Moving on to some of the other images that caused a stir, I think the one that invoked U Thlen and linked it to the issue of uranium mining is the cleverest – and it’s also the image that could do the most harm to the government.
It took the traditional Khasi story of U Thlen – the demon serpent who will grant immense wealth to those who sate its need for human flesh – and updated it into a modern morality tale. The crucial detail that did this was swapping the head of the serpent with that of the Governor of Meghalaya – the Indian Government’s official representative in the state.
From there the rest is easy to work out: if U Thlen is the Central Government, then the nongshohnoh – or murderer for hire – is the state government, and it is the environment that is being sacrificed to make the corrupt few wealthy. From a public relations perspective this image could do a lot of damage if used in the rural areas where the uranium deposits are situated, as fear of the Thlen and the nongshohnoh is still quite prevalent.

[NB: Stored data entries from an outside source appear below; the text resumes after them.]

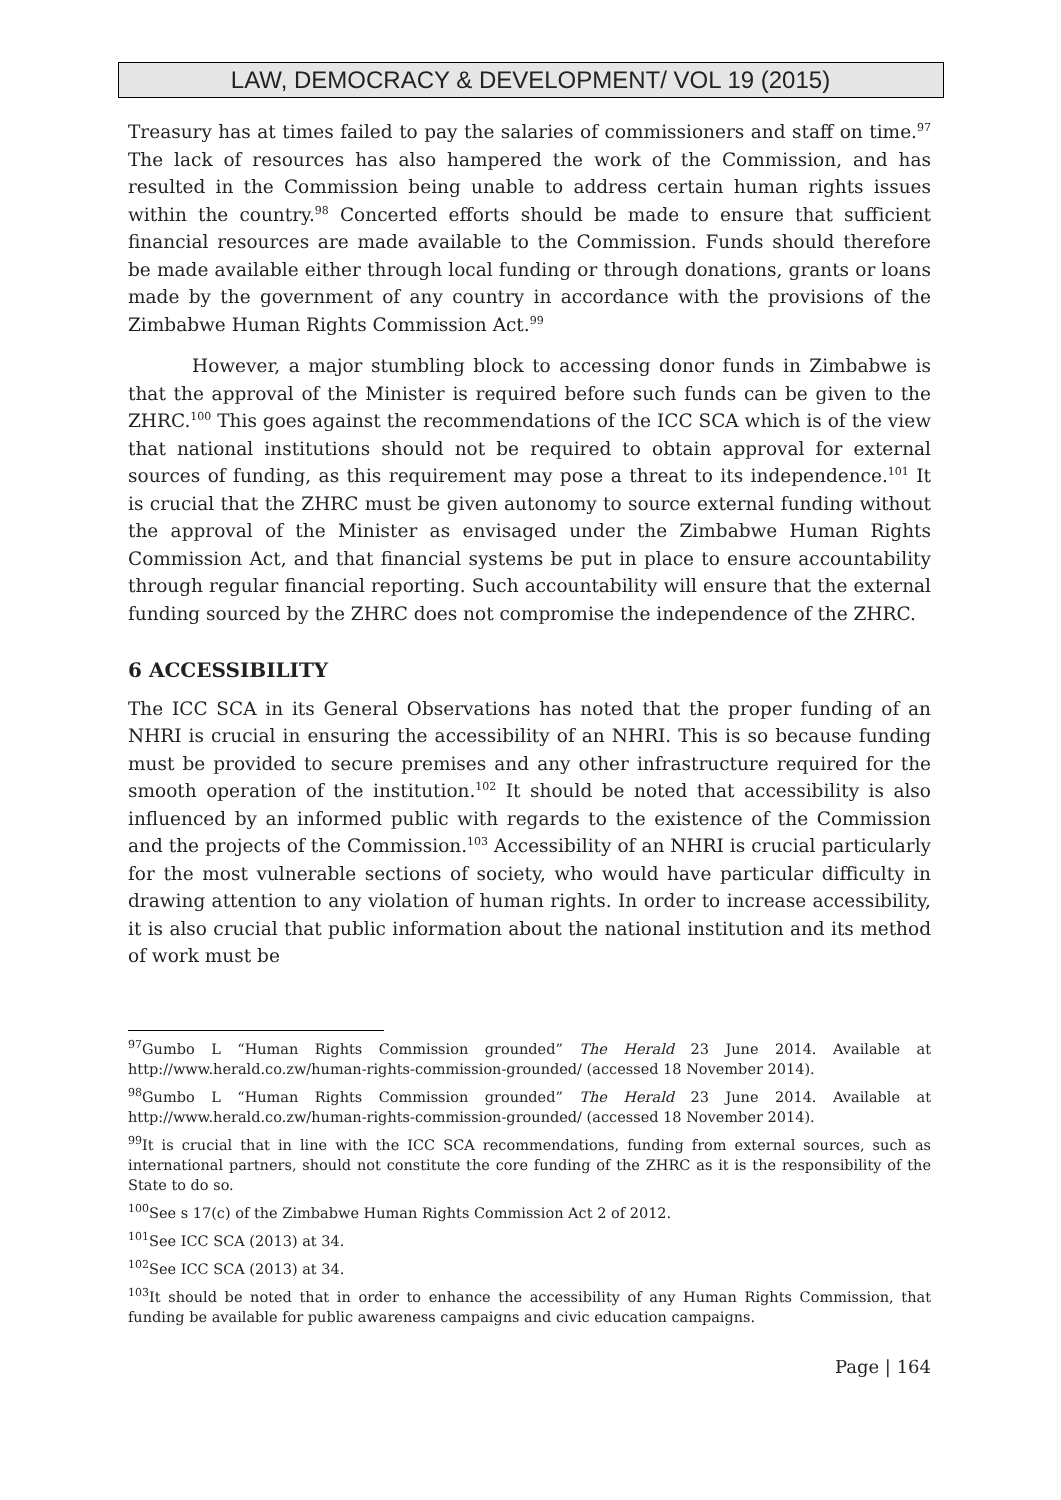LAW, DEMOCRACY & DEVELOPMENT/ VOL 19 (2015)
Treasury has at times failed to pay the salaries of commissioners and staff on time.<sup>97</sup> The lack of resources has also hampered the work of the Commission, and has resulted in the Commission being unable to address certain human rights issues within the country.<sup>98</sup> Concerted efforts should be made to ensure that sufficient financial resources are made available to the Commission. Funds should therefore be made available either through local funding or through donations, grants or loans made by the government of any country in accordance with the provisions of the Zimbabwe Human Rights Commission Act.<sup>99</sup>
However, a major stumbling block to accessing donor funds in Zimbabwe is that the approval of the Minister is required before such funds can be given to the ZHRC.<sup>100</sup> This goes against the recommendations of the ICC SCA which is of the view that national institutions should not be required to obtain approval for external sources of funding, as this requirement may pose a threat to its independence.<sup>101</sup> It is crucial that the ZHRC must be given autonomy to source external funding without the approval of the Minister as envisaged under the Zimbabwe Human Rights Commission Act, and that financial systems be put in place to ensure accountability through regular financial reporting. Such accountability will ensure that the external funding sourced by the ZHRC does not compromise the independence of the ZHRC.
6 ACCESSIBILITY
The ICC SCA in its General Observations has noted that the proper funding of an NHRI is crucial in ensuring the accessibility of an NHRI. This is so because funding must be provided to secure premises and any other infrastructure required for the smooth operation of the institution.<sup>102</sup> It should be noted that accessibility is also influenced by an informed public with regards to the existence of the Commission and the projects of the Commission.<sup>103</sup> Accessibility of an NHRI is crucial particularly for the most vulnerable sections of society, who would have particular difficulty in drawing attention to any violation of human rights. In order to increase accessibility, it is also crucial that public information about the national institution and its method of work must be
<sup>97</sup> Gumbo L “Human Rights Commission grounded” The Herald 23 June 2014. Available at http://www.herald.co.zw/human-rights-commission-grounded/ (accessed 18 November 2014).
<sup>98</sup> Gumbo L “Human Rights Commission grounded” The Herald 23 June 2014. Available at http://www.herald.co.zw/human-rights-commission-grounded/ (accessed 18 November 2014).
<sup>99</sup> It is crucial that in line with the ICC SCA recommendations, funding from external sources, such as international partners, should not constitute the core funding of the ZHRC as it is the responsibility of the State to do so.
<sup>100</sup> See s 17(c) of the Zimbabwe Human Rights Commission Act 2 of 2012.
<sup>101</sup> See ICC SCA (2013) at 34.
<sup>102</sup> See ICC SCA (2013) at 34.
<sup>103</sup> It should be noted that in order to enhance the accessibility of any Human Rights Commission, that funding be available for public awareness campaigns and civic education campaigns.
Page | 164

Looking to what the graffiti says about the artists, we can deduce a few things already. Clearly it is the work of more than one person, as the scale of the exercise would have required a vehicle and several people to apply the stencils. The group are also obviously well educated and from a Khasi-Christian background, but maintain a more secular and western world view. It is why the messages have stung so much. This is the youth of today rebuking their fathers and mothers, using the faults they have witnessed firsthand as ammunition in their fight – and reminding them of their culture at the same time.
These artists have not resorted to violence or intimidation to get their point across, and the only law they have really broken is defacing public and private property. On a positive note, we should be thankful that they are rejecting the notion that the best way to get ahead in this city is to join the state government in some capacity and play the kickback game. The sight of young graduates taking positions in the local bureaucracy and quickly learning the rules of the graft from their seniors has been a disheartening one for some time.
We need more citizens to come forward and demand accountability from our leaders. Neither the church nor the government should be afraid of such criticism; it is intended to keep them honest, and overreacting the way they have has made it clear that there is some truth in the accusations of the artists. If the messages had been frivolous, no one would have needed to condemn them.
Finally, the population itself is implicated in the graffiti campaign. The real target of the movement is the electorate; you get the government that you deserve. The religious images were linked with the messages about government corruption because we are living in a majority Christian state. The artists are telling us that we should be disgusted on two fronts – as Christians and as voters.
The pointed question behind all of the graffiti is, ‘How long will you let them get away with this?’